Being a feminist in a conservative country with a government that overtly fights to limit the rights of women can be a very challenging task. Nevertheless, there are fierce women that do not back down from attacks directed at them and their liberties. We invited such a woman on the Barricades!
İrem Kayıkçı, from the feminist organization Mor Dayanışma (Purple Solidarity) in Turkey, agreed to discuss the decision of president Recep Tayyip Erdoğan of withdrawing from the Istanbul Convention. Irem is part of a major grass-roots feminist organization in Turkey that has dozens of branches all over Turkey and she, as a socialist feminist, is part of their collective struggle with a neoliberal ultra-conservative government that aims to take back some of the important rights that women in Turkey have gained.

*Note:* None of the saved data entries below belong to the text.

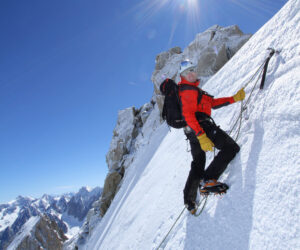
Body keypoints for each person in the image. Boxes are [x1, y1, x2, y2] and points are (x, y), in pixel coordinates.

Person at [178, 60, 245, 214]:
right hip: (202, 128)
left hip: (192, 132)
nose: (192, 73)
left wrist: (233, 98)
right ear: (182, 76)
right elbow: (188, 115)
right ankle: (208, 180)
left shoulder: (194, 91)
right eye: (188, 72)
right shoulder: (188, 91)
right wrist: (202, 135)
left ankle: (189, 201)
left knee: (198, 162)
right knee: (230, 147)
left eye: (193, 69)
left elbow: (213, 103)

Turkey is a country with very high levels of domestic violence, ending in the murder of hundreds of women. The feminist organizations, according to İrem Kayıkçı, show that more than 300 women were murdered by men last year and the number is growing.

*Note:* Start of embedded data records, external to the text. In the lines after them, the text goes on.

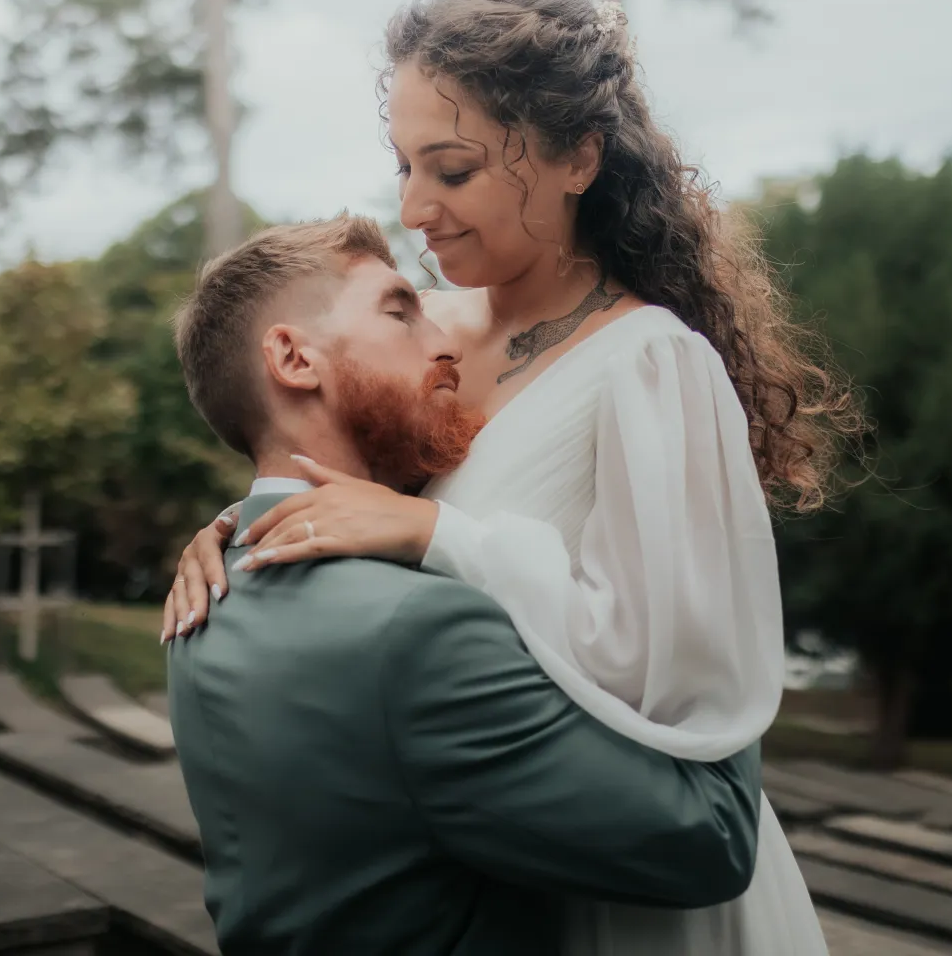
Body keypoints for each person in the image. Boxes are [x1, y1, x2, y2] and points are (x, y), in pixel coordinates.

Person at [167, 0, 862, 955]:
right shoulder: (427, 329)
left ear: (578, 155)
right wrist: (240, 527)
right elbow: (323, 455)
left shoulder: (652, 366)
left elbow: (677, 673)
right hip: (486, 861)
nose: (413, 207)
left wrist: (442, 532)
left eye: (452, 170)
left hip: (637, 877)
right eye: (403, 164)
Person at [166, 215, 764, 956]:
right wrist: (714, 612)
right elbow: (713, 841)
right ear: (292, 357)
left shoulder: (203, 605)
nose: (447, 343)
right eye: (399, 312)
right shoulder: (425, 632)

Maria Cernat and Boyan Stanislavski wanted to analyze the possible reasons motivating president Erdoğan as well as the structural causes of such high levels of male violence against women. Irem provided useful data regarding unemployment among Turkish women as well as very insightful opinions on how a mass grass-roots feminist organization is the only way to fight a very aggressive conservative president.